I remember seeing reports that big donors on Wall Street make contributions to both Democratic and Republican candidates when the race looks like a tossup. Either way, the access is purchased.
Jeff
Dec 9 2014 at 2:18pm
There’s quite a bit of research being done on corporate giving through PACs. Basically, the findings indicate that firms that have PACs outperform by 1% firms that don’t in the year following an election. The action is at the congressional level and senatorial level, not the presidential level. Still an active area of research. Anyway, the smart(er) firms give equally to both parties, because they know that the PAC doesn’t affect election outcomes.
David R. Henderson
Dec 10 2014 at 8:43am
@Jeff,
There’s quite a bit of research being done on corporate giving through PACs.
As I note in my post, corporations don’t give directly to political campaigns.
Anyway, the smart(er) firms give equally to both parties,
No they don’t. See my post above.
Jeff
Dec 10 2014 at 10:25am
I think I wasn’t being clear in my comment. I’m not trying to say that firms can influence election outcomes. That’s not what we (in finance) have examined anyway. What we look at is the benefit to the firm of creating/funding PACs. Lobbying money is another subject.
We do find, in most papers, that there is an economic benefit to the firm from supporting candidates through PACs. We also find the benefit is very cheap (~$25000 gets you a 1% increase in firm wealth in the year after an election). So the question, for finance people, is why don’t more firms take advantage of this very cheap opportunity? The apparent bang for the buck is enormous!
One last thing: the benefit accrues to firms supporting candidates that are local. So Firm X in Michigan gets a benefit for supporting Michigan candidates, but not for supporting Alabama candidates (assuming no presence in Alabama).
I don’t see where this literature contradicts anything you have written above.
Best regards,
Jeff
ScottA
Dec 10 2014 at 1:38pm
Richard’s point is a good one; a lot of the lobbying literature indicates that contributions are about access. In DC, a lot of people think of PACs mostly as ‘table stakes’ – you’re not buying anything, but it’s the price you pay to be heard and/or not be targeted. Much more about the risk of not contributing that the value of contributing.
There’s a signaling explanation too; helps to indicate that you’re on someone’s side, so staffers will (maybe) be more likely to listen if you show up at their office.

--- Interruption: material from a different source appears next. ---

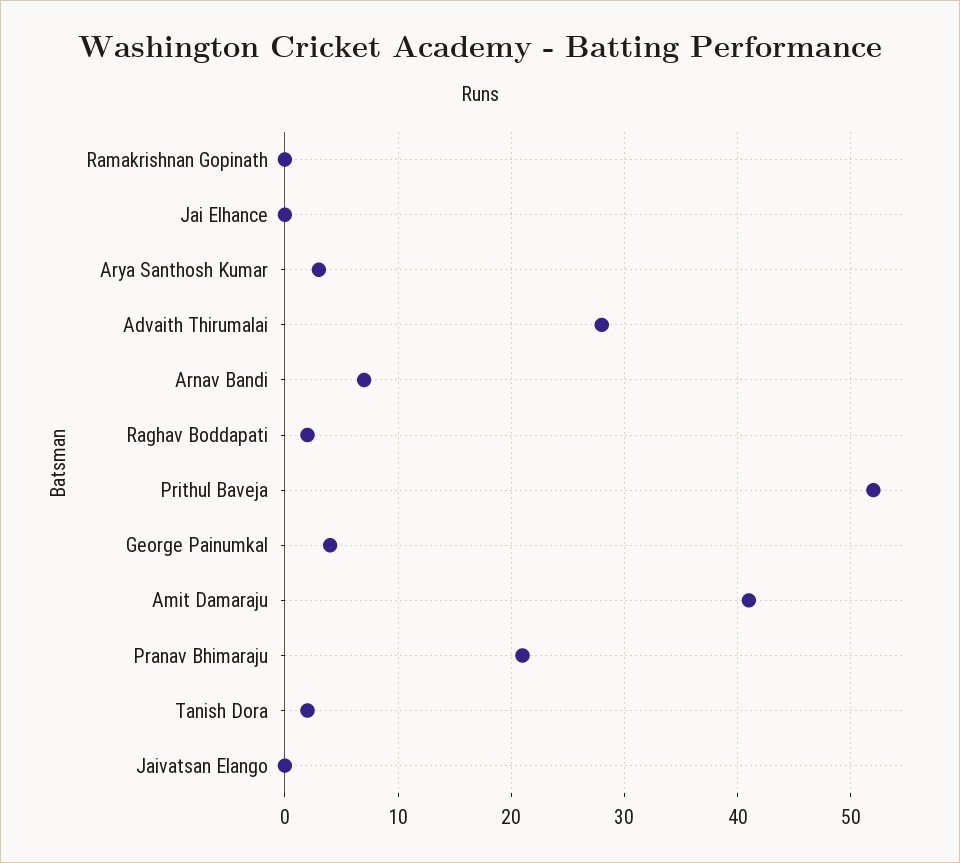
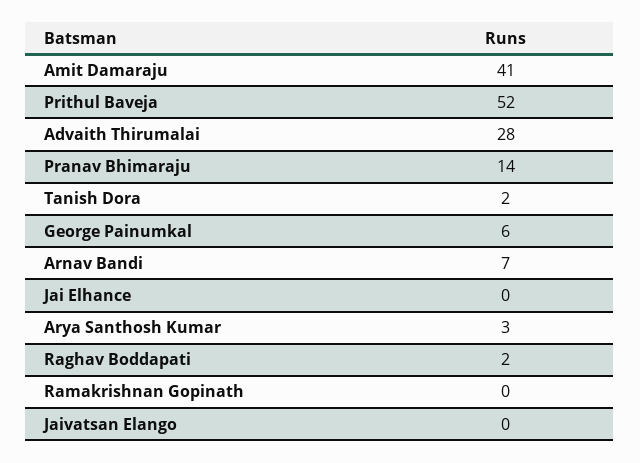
George Painumkal: 4 -> 6
Pranav Bhimaraju: 21 -> 14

Another finding: campaign contributions are mostly consumption goods (Stephen Ansolabehere’s work is good on this). You’re not buying anything except high-level participation (get to hang out with politicians, celebrities and other rich donors). That’s more applicable to individuals than corporations. Might make you influential on the margins, but you can’t tell politicians to do something that isn’t electorally viable no matter how much you give them.
Jim Rose
Dec 10 2014 at 7:05pm
What about revealed preference?
The fact that business donates to politicians must have some survival value in competition!
LD Bottorff
Dec 12 2014 at 6:00pm
It is rather difficult for some of us to believe that Congress would tie the current budget deal to a provision that bankers, and only bankers, want. It is still a mystery that Congress continues to guarantee large mortgages. These are some of the issues on which political spending has had huge impacts. Too many people simply want to get money out of politics. That’s not the solution. The solution is a better informed electorate and a press that actually looks into spending issues, instead of repeating the propaganda of their favorite politician.